Oil up $3, above $112 after record rout last week

Oil up $3, above $112 after record rout last week

London: Oil rebounded on Monday, up over $3 helped by a weaker dollar, rising Asian equity markets and bargain hunting by traders and investors after Brent crude lost over $16 last week.

At 02:20 pm Brent crude for June was up by $3.07 to $112.20 a barrel. US crude rose by $2.57 to $99.75, after hitting an intraday high of $99.99 a barrel.

“It’s a combination of a slightly weaker US dollar, rising equity markets in Asia and bargain-hunting," said Carsten Fritsch, an analyst at Commerzbank in Frankfurt.

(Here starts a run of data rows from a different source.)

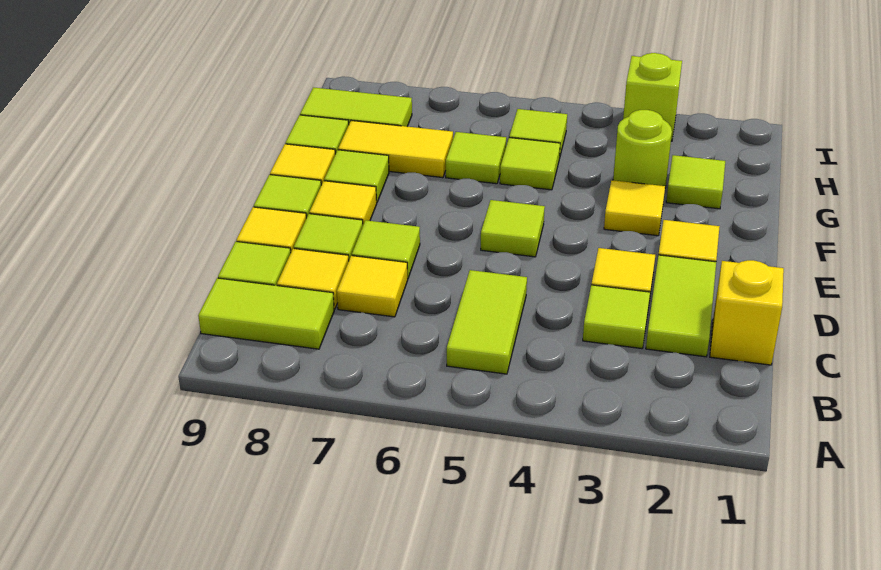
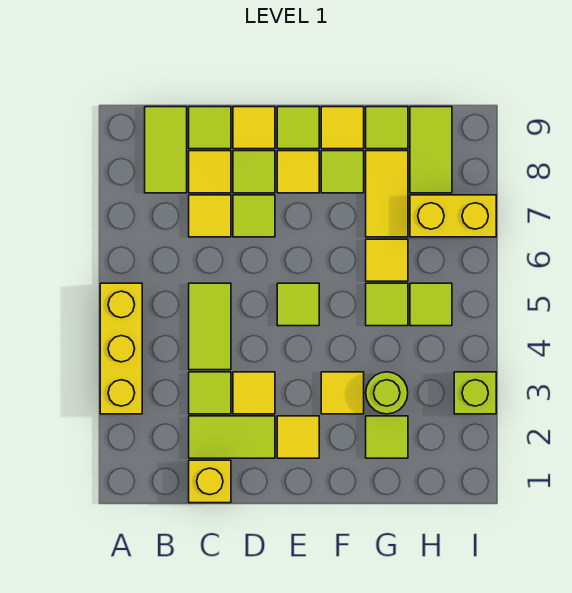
none -> yellow 1x3 brick [100,283,142,414]
lime 1x2 tile [447,270,527,374] -> lime 1x2 tile turned to [189,283,231,370]
lime 1x1 tile [446,132,506,184] -> yellow 1x1 tile [366,239,408,281]
none -> yellow 1x2 brick [410,195,496,237]

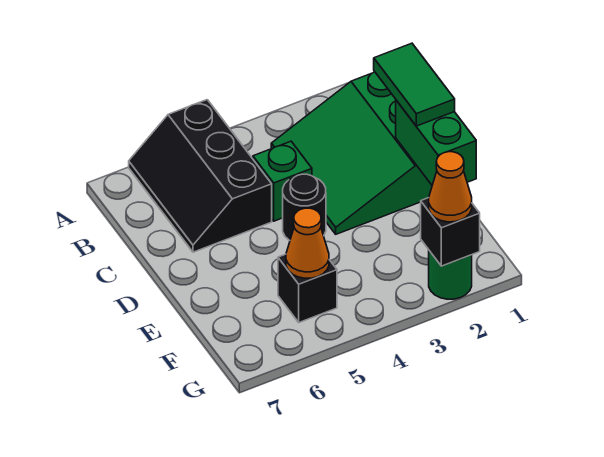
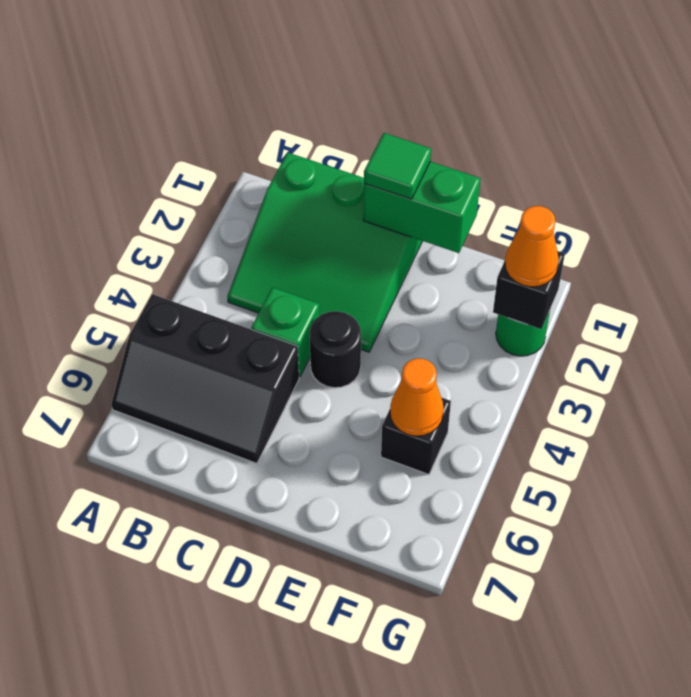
green 1x2 tile [374,43,455,126] -> green 1x1 tile [364,133,431,199]

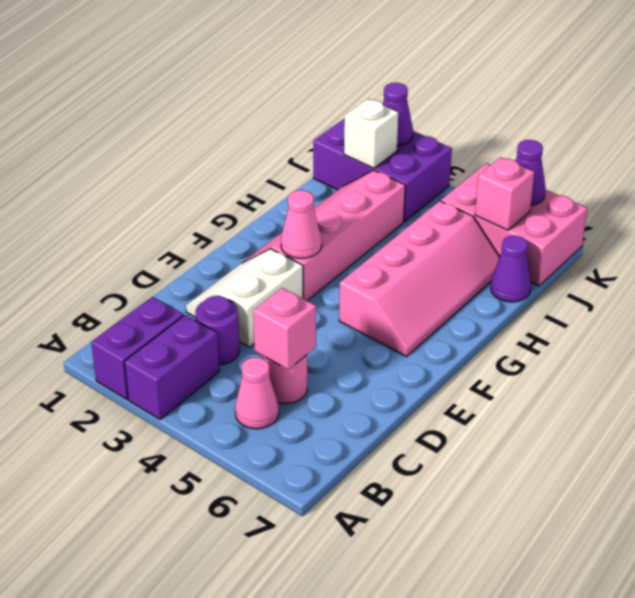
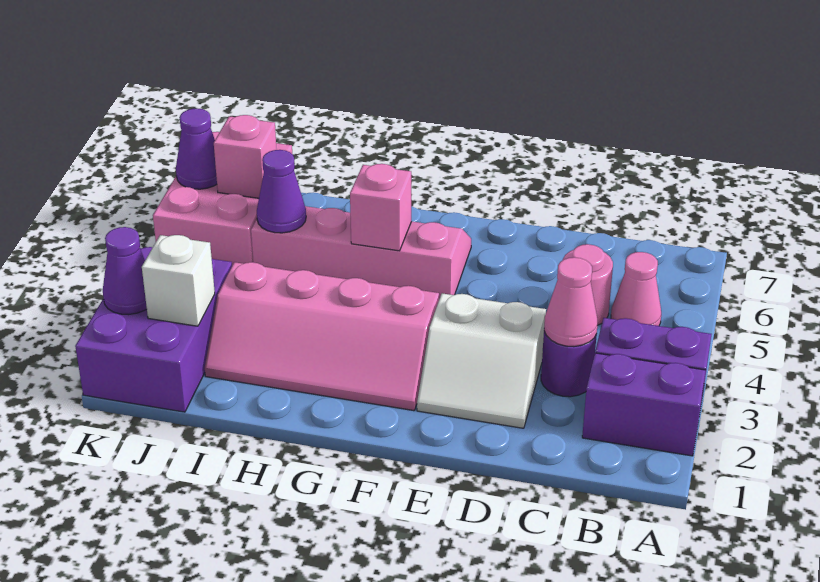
pink 1x1 brick [253,288,316,370] -> pink 1x1 brick moved to [350,164,411,251]
pink 1x1 cone [281,190,322,258] -> pink 1x1 cone moved to [544,257,598,347]
purple 1x1 cone [491,236,531,302] -> purple 1x1 cone moved to [257,150,306,233]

“Some market participants consider the lower price levels after the sharp drop on Thursday a good buying opportunity."

The Reuters-Jefferies CRB index, a global benchmark for commodities prices, last week staged its biggest weekly drop since late 2008, down 9%.

The dollar was down 0.50% against a basket of currencies at 01:10 pm on Monday, with the euro bouncing back in early Asian trade as traders scooped it up after a steep drop last week.

MSCI’s index of Asia Pacific shares outside Japan was also up 2.86% by 01:30 pm, after falling nearly 3% last week.

But Fritsch was cautious about the rebound. “I can’t imagine we will rise back to the levels we saw before the sharp drop any time soon," he said.

“I see some consolidation in the coming days before we start to rise again. And in the interim we may test the lows from Friday. Techincal levels have been broken and it will take some time for the markets to recover."

According to technical charts, Brent futures are expected to revisit Friday’s low of $105.15 per barrel, while US crude could head back down to $94.63, said Reuters market analyst Wang Tao.

Edward Meir, a senior commodity analyst at MF Global, was also cautious, believing US crude could be forced down to $95, and possibly $90, over the course of May.

“There has been a record amount length built up by non-commercial speculative money in crude, and we suspect that more of these long positions will be flushed out over the course of the month," he said in a note.

After the massive losses for oil on Thursday, banks Morgan Stanley and JP Morgan were predicting increases for crude because of tight supplies.

“Importantly, supply disruptions are still present and despite higher prices, global oil demand remains robust," US investment bank Morgan Stanley said in a research note on Monday, echoing earlier calls by JP Morgan and Goldman Sachs.

Demand destruction?

This week the market will be looking to see if high price levels have had an impact on oil demand, with Chinese import data for April due on Tuesday and the monthly outlooks from Opec and the IEA on Wednesday and Thursday respectively.

“Possibly we will see a slight downward revision to oil demand growth forecasts for this year and that could also cap price rallies this week," said Fritsch.

Iran’s Opec governor Mohammad Ali Khatibi told Reuters on Sunday he expected the price of oil to pick up again during the start of the summer season, but said the market was well supplied.

Opec is due to meet in June, and if supply remains at the current levels there will be no need to boost output, Khatibi added.

The market is also eyeing key Chinese inflation data expected this week.

A higher than expected reading might revive expectations of more policy tightening from Beijing, dealing a further blow to beaten-down commodities.